◆ What to do: Please return the listing exactly as written, but without its pictures.

◆ Information shown:
# # # # #

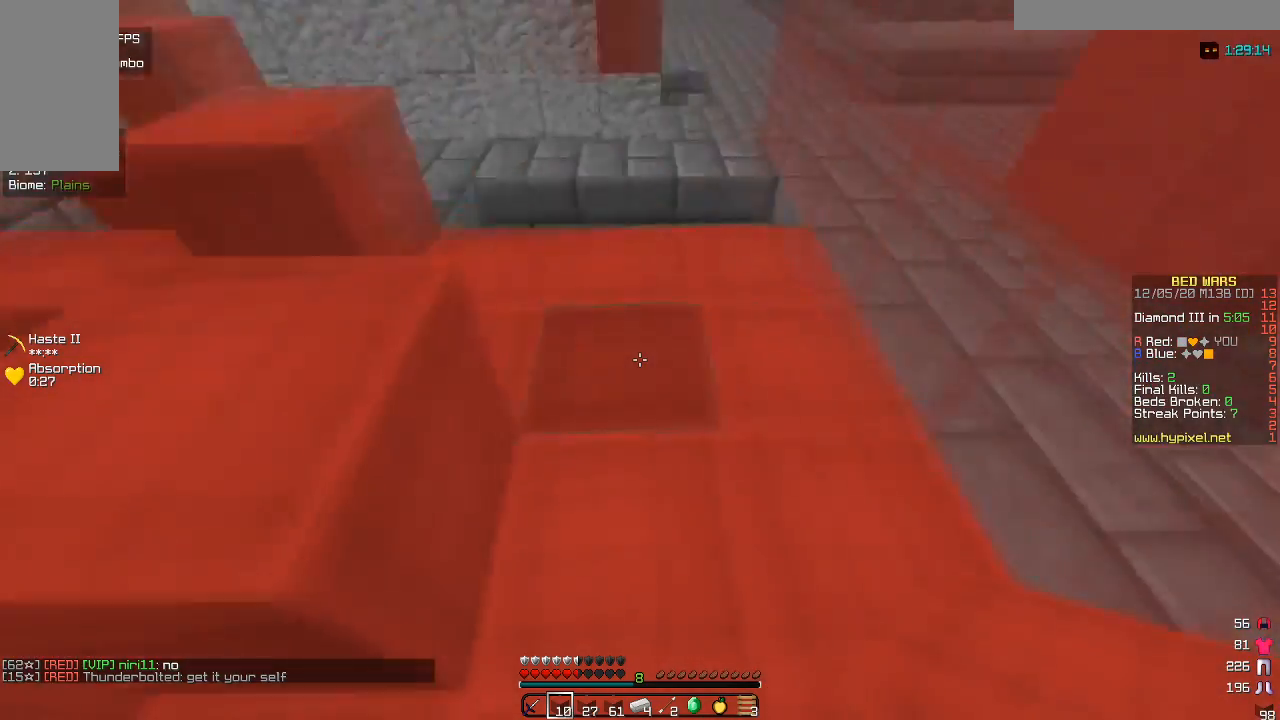
{"keys": ["d", "w"], "mouse": [], "events": [[383, "d", "down"]]}
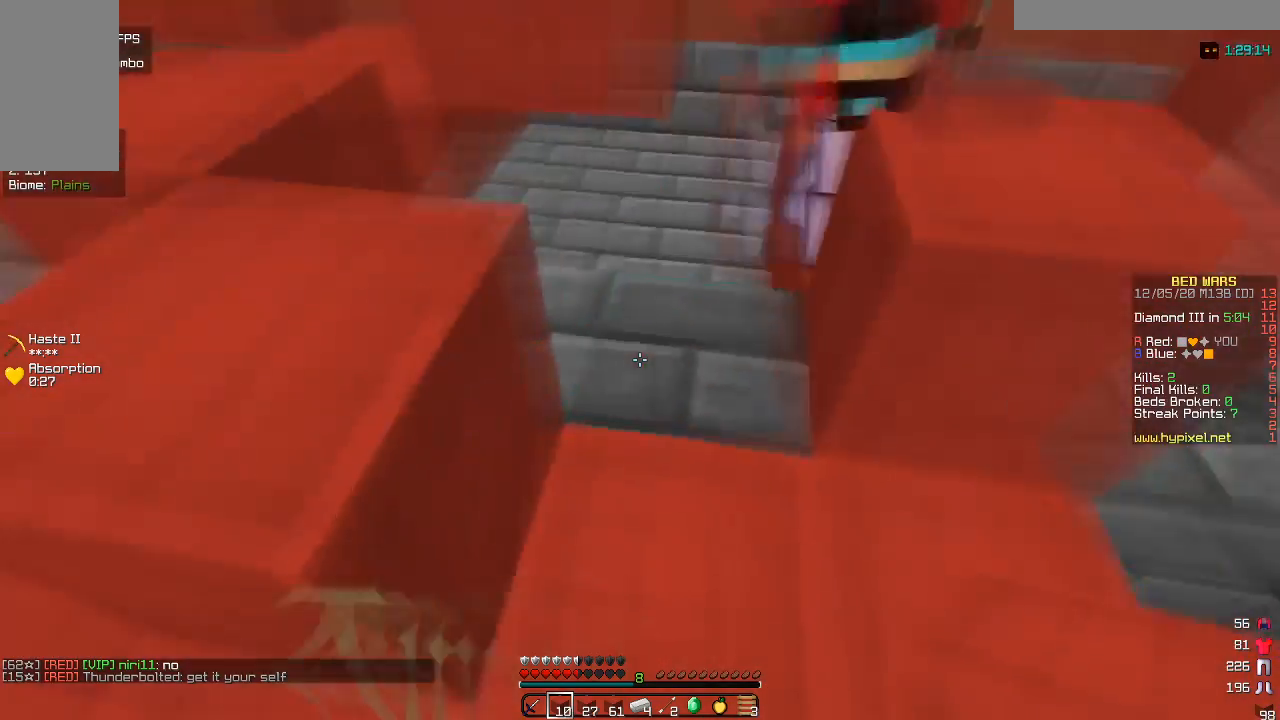
{"keys": [], "mouse": ["left", "right"], "events": [[50, "w", "up"], [100, "d", "up"], [167, "mouse_right", "down"], [500, "mouse_left", "down"]]}
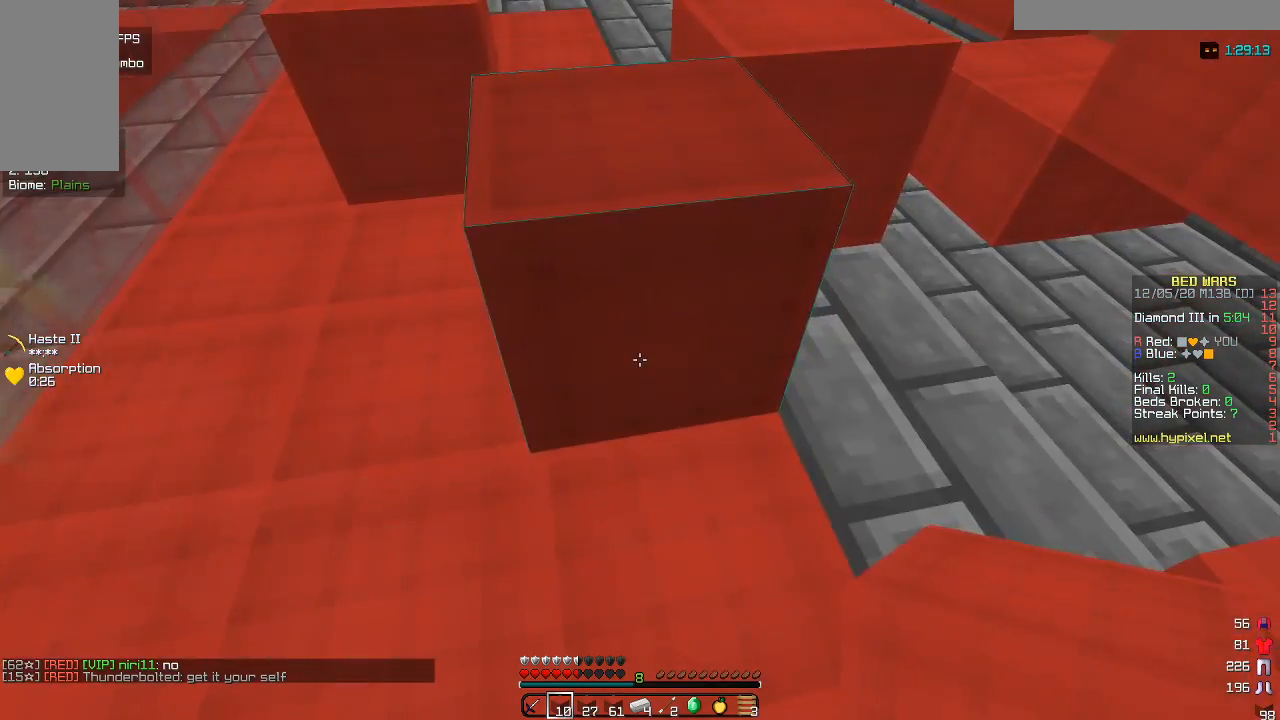
{"keys": [], "mouse": ["left"], "events": [[17, "mouse_right", "up"]]}
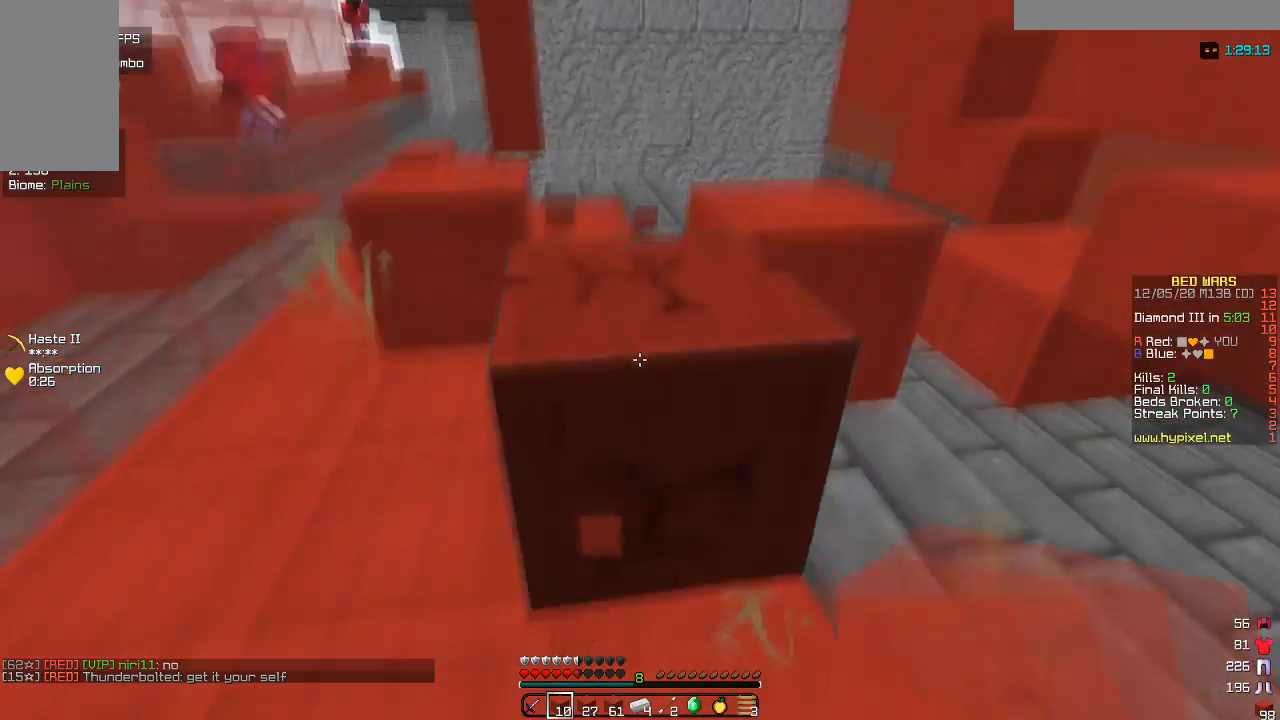
{"keys": [], "mouse": ["left"], "events": []}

# # # # #

◆ Answer to this task:
{"keys": ["d", "w"], "mouse": [], "events": [[383, "d", "down"]]}
{"keys": [], "mouse": ["left", "right"], "events": [[50, "w", "up"], [100, "d", "up"], [167, "mouse_right", "down"], [500, "mouse_left", "down"]]}
{"keys": [], "mouse": ["left"], "events": [[17, "mouse_right", "up"]]}
{"keys": [], "mouse": ["left"], "events": []}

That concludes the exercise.